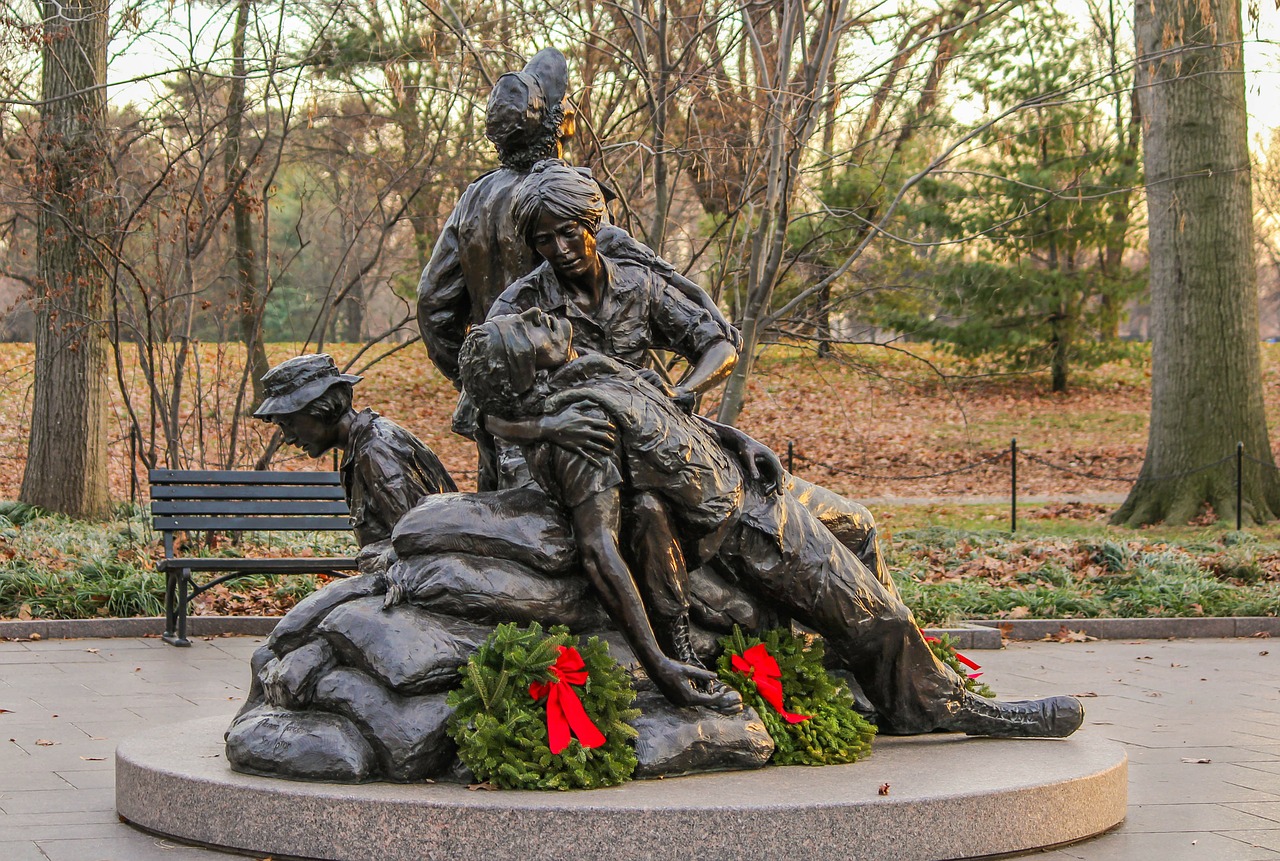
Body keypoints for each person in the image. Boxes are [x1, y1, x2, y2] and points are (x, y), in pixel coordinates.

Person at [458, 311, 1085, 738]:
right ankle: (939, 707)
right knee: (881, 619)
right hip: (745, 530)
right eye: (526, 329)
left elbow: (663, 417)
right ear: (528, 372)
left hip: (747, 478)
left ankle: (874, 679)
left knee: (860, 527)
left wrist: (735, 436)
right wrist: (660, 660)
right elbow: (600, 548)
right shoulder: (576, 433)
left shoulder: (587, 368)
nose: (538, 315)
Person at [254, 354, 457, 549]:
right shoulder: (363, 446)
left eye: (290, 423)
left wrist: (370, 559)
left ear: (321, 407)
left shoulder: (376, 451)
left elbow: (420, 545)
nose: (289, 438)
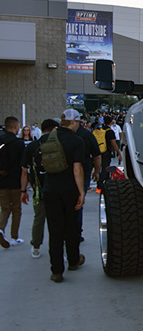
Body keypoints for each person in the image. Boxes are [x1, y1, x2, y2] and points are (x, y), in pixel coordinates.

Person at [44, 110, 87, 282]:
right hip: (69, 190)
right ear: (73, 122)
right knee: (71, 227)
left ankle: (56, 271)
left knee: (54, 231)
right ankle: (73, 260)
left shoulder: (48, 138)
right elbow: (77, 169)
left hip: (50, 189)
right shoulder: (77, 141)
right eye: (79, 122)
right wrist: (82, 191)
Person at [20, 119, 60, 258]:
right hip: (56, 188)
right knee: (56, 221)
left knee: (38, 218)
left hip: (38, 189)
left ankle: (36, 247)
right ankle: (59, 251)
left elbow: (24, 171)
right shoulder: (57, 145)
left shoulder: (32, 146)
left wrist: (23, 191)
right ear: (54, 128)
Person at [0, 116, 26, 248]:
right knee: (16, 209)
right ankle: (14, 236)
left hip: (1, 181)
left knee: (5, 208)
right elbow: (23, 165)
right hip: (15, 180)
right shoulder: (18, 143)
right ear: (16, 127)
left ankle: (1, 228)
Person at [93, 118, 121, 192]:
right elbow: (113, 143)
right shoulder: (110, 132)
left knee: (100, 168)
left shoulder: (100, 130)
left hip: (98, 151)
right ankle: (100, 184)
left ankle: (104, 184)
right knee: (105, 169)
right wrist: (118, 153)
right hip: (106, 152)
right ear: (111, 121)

Problem statement:
The entries above are to be restated verbatim, with no pictures carried over.

Exercise result:
Body keypoints for each person in the image. Boxes are [x1, y1, x2, y2] and points are (x, y), in pixel coordinates.

Person at [458, 311, 1085, 738]:
right ankle: (939, 707)
right knee: (881, 619)
right hip: (745, 530)
right eye: (526, 329)
left elbow: (663, 417)
right ear: (528, 372)
left hip: (747, 478)
left ankle: (874, 679)
left knee: (860, 527)
left wrist: (735, 436)
right wrist: (660, 660)
right elbow: (600, 548)
right shoulder: (576, 433)
left shoulder: (587, 368)
nose: (538, 315)
Person at [254, 354, 457, 549]:
right shoulder: (363, 446)
left eye: (290, 423)
left wrist: (370, 559)
left ear: (321, 407)
left shoulder: (376, 451)
left elbow: (420, 545)
nose: (289, 438)
Body keypoints for each person in the image. Boxes are [x1, y1, x2, y2] and points are (x, y), in pixel coordinates.

Person at [44, 110, 87, 282]:
right hip: (69, 190)
right ear: (73, 122)
right knee: (71, 227)
left ankle: (56, 271)
left knee: (54, 231)
right ankle: (73, 260)
left shoulder: (48, 138)
right elbow: (77, 169)
left hip: (50, 189)
right shoulder: (77, 141)
right eye: (79, 122)
right wrist: (82, 191)
Person at [20, 119, 60, 258]:
right hip: (56, 188)
right knee: (56, 221)
left knee: (38, 218)
left hip: (38, 189)
left ankle: (36, 247)
right ankle: (59, 251)
left elbow: (24, 171)
right shoulder: (57, 145)
left shoulder: (32, 146)
left wrist: (23, 191)
right ear: (54, 128)
Person at [0, 116, 26, 248]:
right knee: (16, 209)
right ankle: (14, 236)
left hip: (1, 181)
left knee: (5, 208)
right elbow: (23, 165)
right hip: (15, 180)
right shoulder: (18, 143)
right ear: (16, 127)
left ankle: (1, 228)
Person at [93, 118, 121, 192]:
right elbow: (113, 143)
right shoulder: (110, 132)
left knee: (100, 168)
left shoulder: (100, 130)
left hip: (98, 151)
right ankle: (100, 184)
left ankle: (104, 184)
right knee: (105, 169)
right wrist: (118, 153)
right hip: (106, 152)
right ear: (111, 121)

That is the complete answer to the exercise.